All we can say is oops. We missed something.

Gerdine’s passport expires in December 2024. We didn’t think much of it, as that’s a long time away after all – but as we’ve been getting the papers ready for returning to PNG we realised that since you always need 6 months left on a passport to use it for travel we’d only be in PNG for a good 2 years before needing to renew it.

The difficulty is that there is no Dutch embassy in PNG. To renew a passport we’d need to fly in person to Sydney, Australia to make the application and then wait there several weeks before it gets posted from the Netherlands. Sydney is a long way away from PNG! It also sounds like an expensive place to hang out for a few weeks. How long exactly? We don’t know; as long as it takes.

Ooops.

Much better to renew the passport now so that it’ll cover the next term we’ll be in PNG. This called for a visit to the Dutch consulate in London.
We had an intense, stressful weekend getting the paperwork together for renewing Gerdine and Oscar’s Dutch passports, plus getting Alice and Millie their first Dutch passports. The folder of application forms, documents, and copies of documents was around 80 pages thick!

################

:: Task requirements ::
Continue the account of renewing the family's Dutch passports from the point where it ends.

################

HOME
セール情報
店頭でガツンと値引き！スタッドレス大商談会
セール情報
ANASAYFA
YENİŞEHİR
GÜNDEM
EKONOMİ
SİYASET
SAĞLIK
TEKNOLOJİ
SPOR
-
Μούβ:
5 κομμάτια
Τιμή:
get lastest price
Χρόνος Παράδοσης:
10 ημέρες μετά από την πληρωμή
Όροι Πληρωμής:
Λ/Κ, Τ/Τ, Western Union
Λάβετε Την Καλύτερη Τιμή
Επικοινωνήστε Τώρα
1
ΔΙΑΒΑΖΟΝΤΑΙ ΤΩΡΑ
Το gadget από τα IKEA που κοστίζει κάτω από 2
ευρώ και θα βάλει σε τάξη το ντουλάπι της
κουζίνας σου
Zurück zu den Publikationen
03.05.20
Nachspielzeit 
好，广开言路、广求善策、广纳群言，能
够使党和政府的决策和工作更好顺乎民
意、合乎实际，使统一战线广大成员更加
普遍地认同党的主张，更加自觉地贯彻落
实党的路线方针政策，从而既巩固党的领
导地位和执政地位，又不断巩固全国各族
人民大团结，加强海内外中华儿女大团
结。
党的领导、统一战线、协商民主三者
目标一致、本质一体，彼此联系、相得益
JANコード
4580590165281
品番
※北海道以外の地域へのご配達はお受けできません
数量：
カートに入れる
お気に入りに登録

################

:: Task answer ::
Train adventure

Feeling as well prepared as we could we hop on the train to London for an hour, followed by 20 minutes on the underground. Oscar tells the story of the two trains he went on, the second one being the ‘noisy’ train 🙂 As parents, we had fun hoisting a double pushchair, complete with double babies up and down the stairs of the underground’s Northern line while keeping an eye out for a little boy having fun exploring.

Where to next?

It wasn’t a fun journey, nor was it a fun 2 hours sitting in the consulate bouncing babies on my knee while Gerdine showed document after document to the harried official. 4 passports at once was quite a task, and we feel bad for the 4 families in the queue behind us!

Someone’s little legs got tired

Glad we spotted it, but there’s still likely to be a delay

Gerdine’s shiny new passport will be with us soon enough, but the problem is that her (valid) entry permit is in her old passport. We have a decision to make. In the past it’s been OK to travel with a new passport, displaying the entry permit in your old passport. In these days of pandemic travel, we’re not willing to risk it. What’s required to enter different countries is constantly (sometimes daily) changing and the staff at airline check-in desks can’t keep up and seem to quite happily deny boarding when they’re not sure.

We want our paperwork to be immaculate and not to risk the (small) chance that some staff member at a check-in desk somewhere takes issue and turns us around.

Maybe we’re being overly cautious, but we’re dreading the long journey to PNG with 2 infants and a toddler. It’s already a tough thing to do; getting turned around halfway would become a nightmare.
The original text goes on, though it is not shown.